→ Work instruction: Write out every single entry exactly.
Extracted material Start Marker
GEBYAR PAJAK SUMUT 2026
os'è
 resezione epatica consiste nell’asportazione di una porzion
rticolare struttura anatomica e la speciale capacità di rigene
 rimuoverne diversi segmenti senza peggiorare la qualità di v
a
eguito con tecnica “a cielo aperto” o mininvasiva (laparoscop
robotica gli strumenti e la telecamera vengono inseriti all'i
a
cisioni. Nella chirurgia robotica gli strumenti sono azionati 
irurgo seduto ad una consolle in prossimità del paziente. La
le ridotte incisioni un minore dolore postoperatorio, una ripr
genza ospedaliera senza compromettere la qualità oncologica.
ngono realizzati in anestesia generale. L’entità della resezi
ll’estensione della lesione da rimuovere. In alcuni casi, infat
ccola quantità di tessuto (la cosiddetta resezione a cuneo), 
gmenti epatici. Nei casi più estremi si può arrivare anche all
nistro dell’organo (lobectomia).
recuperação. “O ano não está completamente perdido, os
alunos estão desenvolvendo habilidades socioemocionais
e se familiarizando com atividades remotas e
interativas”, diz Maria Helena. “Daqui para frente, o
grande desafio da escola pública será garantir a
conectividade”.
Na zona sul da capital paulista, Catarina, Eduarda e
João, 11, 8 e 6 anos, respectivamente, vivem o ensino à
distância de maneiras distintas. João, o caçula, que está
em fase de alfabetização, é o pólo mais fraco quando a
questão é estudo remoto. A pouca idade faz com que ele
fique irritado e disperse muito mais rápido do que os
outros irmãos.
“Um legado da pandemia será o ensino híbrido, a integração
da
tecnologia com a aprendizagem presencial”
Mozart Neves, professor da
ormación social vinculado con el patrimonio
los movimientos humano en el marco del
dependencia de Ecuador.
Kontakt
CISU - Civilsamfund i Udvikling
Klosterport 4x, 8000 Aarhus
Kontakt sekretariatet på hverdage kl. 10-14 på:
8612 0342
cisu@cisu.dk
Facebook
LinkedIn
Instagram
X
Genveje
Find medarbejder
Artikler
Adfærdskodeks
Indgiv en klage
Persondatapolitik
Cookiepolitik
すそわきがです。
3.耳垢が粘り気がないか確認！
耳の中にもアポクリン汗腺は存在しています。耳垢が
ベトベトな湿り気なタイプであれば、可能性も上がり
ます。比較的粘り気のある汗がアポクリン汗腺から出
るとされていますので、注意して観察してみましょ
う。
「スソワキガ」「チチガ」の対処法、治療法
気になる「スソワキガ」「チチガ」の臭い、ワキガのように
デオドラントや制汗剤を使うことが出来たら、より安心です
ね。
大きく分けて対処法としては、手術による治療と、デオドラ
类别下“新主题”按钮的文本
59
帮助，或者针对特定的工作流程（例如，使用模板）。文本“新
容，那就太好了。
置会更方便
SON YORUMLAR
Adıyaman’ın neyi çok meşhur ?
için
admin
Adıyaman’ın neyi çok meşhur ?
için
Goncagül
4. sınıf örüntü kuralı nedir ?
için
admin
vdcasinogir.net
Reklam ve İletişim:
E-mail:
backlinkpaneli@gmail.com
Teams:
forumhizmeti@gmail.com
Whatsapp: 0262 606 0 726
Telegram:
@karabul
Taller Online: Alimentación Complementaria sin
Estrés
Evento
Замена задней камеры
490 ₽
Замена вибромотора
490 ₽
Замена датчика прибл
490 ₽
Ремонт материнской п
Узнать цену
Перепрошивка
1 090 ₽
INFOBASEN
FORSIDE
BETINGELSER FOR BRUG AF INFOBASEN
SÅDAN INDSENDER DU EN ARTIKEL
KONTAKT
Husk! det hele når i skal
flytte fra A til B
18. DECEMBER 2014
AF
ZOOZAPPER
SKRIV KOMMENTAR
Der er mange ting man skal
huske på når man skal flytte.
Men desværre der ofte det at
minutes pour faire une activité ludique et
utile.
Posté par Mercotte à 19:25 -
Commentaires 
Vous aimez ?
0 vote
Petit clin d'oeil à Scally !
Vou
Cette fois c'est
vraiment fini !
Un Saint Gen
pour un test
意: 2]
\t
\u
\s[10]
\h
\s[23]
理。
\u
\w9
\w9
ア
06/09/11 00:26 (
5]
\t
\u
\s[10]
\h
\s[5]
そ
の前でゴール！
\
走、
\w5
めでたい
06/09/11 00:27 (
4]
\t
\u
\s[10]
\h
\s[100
Extracted material End Marker
→ Solution below:
GEBYAR PAJAK SUMUT 2026
os'è
 resezione epatica consiste nell’asportazione di una porzion
rticolare struttura anatomica e la speciale capacità di rigene
 rimuoverne diversi segmenti senza peggiorare la qualità di v
a
eguito con tecnica “a cielo aperto” o mininvasiva (laparoscop
robotica gli strumenti e la telecamera vengono inseriti all'i
a
cisioni. Nella chirurgia robotica gli strumenti sono azionati 
irurgo seduto ad una consolle in prossimità del paziente. La
le ridotte incisioni un minore dolore postoperatorio, una ripr
genza ospedaliera senza compromettere la qualità oncologica.
ngono realizzati in anestesia generale. L’entità della resezi
ll’estensione della lesione da rimuovere. In alcuni casi, infat
ccola quantità di tessuto (la cosiddetta resezione a cuneo), 
gmenti epatici. Nei casi più estremi si può arrivare anche all
nistro dell’organo (lobectomia).
recuperação. “O ano não está completamente perdido, os
alunos estão desenvolvendo habilidades socioemocionais
e se familiarizando com atividades remotas e
interativas”, diz Maria Helena. “Daqui para frente, o
grande desafio da escola pública será garantir a
conectividade”.
Na zona sul da capital paulista, Catarina, Eduarda e
João, 11, 8 e 6 anos, respectivamente, vivem o ensino à
distância de maneiras distintas. João, o caçula, que está
em fase de alfabetização, é o pólo mais fraco quando a
questão é estudo remoto. A pouca idade faz com que ele
fique irritado e disperse muito mais rápido do que os
outros irmãos.
“Um legado da pandemia será o ensino híbrido, a integração
da
tecnologia com a aprendizagem presencial”
Mozart Neves, professor da
ormación social vinculado con el patrimonio
los movimientos humano en el marco del
dependencia de Ecuador.
Kontakt
CISU - Civilsamfund i Udvikling
Klosterport 4x, 8000 Aarhus
Kontakt sekretariatet på hverdage kl. 10-14 på:
8612 0342
cisu@cisu.dk
Facebook
LinkedIn
Instagram
X
Genveje
Find medarbejder
Artikler
Adfærdskodeks
Indgiv en klage
Persondatapolitik
Cookiepolitik
すそわきがです。
3.耳垢が粘り気がないか確認！
耳の中にもアポクリン汗腺は存在しています。耳垢が
ベトベトな湿り気なタイプであれば、可能性も上がり
ます。比較的粘り気のある汗がアポクリン汗腺から出
るとされていますので、注意して観察してみましょ
う。
「スソワキガ」「チチガ」の対処法、治療法
気になる「スソワキガ」「チチガ」の臭い、ワキガのように
デオドラントや制汗剤を使うことが出来たら、より安心です
ね。
大きく分けて対処法としては、手術による治療と、デオドラ
类别下“新主题”按钮的文本
59
帮助，或者针对特定的工作流程（例如，使用模板）。文本“新
容，那就太好了。
置会更方便
SON YORUMLAR
Adıyaman’ın neyi çok meşhur ?
için
admin
Adıyaman’ın neyi çok meşhur ?
için
Goncagül
4. sınıf örüntü kuralı nedir ?
için
admin
vdcasinogir.net
Reklam ve İletişim:
E-mail:
backlinkpaneli@gmail.com
Teams:
forumhizmeti@gmail.com
Whatsapp: 0262 606 0 726
Telegram:
@karabul
Taller Online: Alimentación Complementaria sin
Estrés
Evento
Замена задней камеры
490 ₽
Замена вибромотора
490 ₽
Замена датчика прибл
490 ₽
Ремонт материнской п
Узнать цену
Перепрошивка
1 090 ₽
INFOBASEN
FORSIDE
BETINGELSER FOR BRUG AF INFOBASEN
SÅDAN INDSENDER DU EN ARTIKEL
KONTAKT
Husk! det hele når i skal
flytte fra A til B
18. DECEMBER 2014
AF
ZOOZAPPER
SKRIV KOMMENTAR
Der er mange ting man skal
huske på når man skal flytte.
Men desværre der ofte det at
minutes pour faire une activité ludique et
utile.
Posté par Mercotte à 19:25 -
Commentaires 
Vous aimez ?
0 vote
Petit clin d'oeil à Scally !
Vou
Cette fois c'est
vraiment fini !
Un Saint Gen
pour un test
意: 2]
\t
\u
\s[10]
\h
\s[23]
理。
\u
\w9
\w9
ア
06/09/11 00:26 (
5]
\t
\u
\s[10]
\h
\s[5]
そ
の前でゴール！
\
走、
\w5
めでたい
06/09/11 00:27 (
4]
\t
\u
\s[10]
\h
\s[100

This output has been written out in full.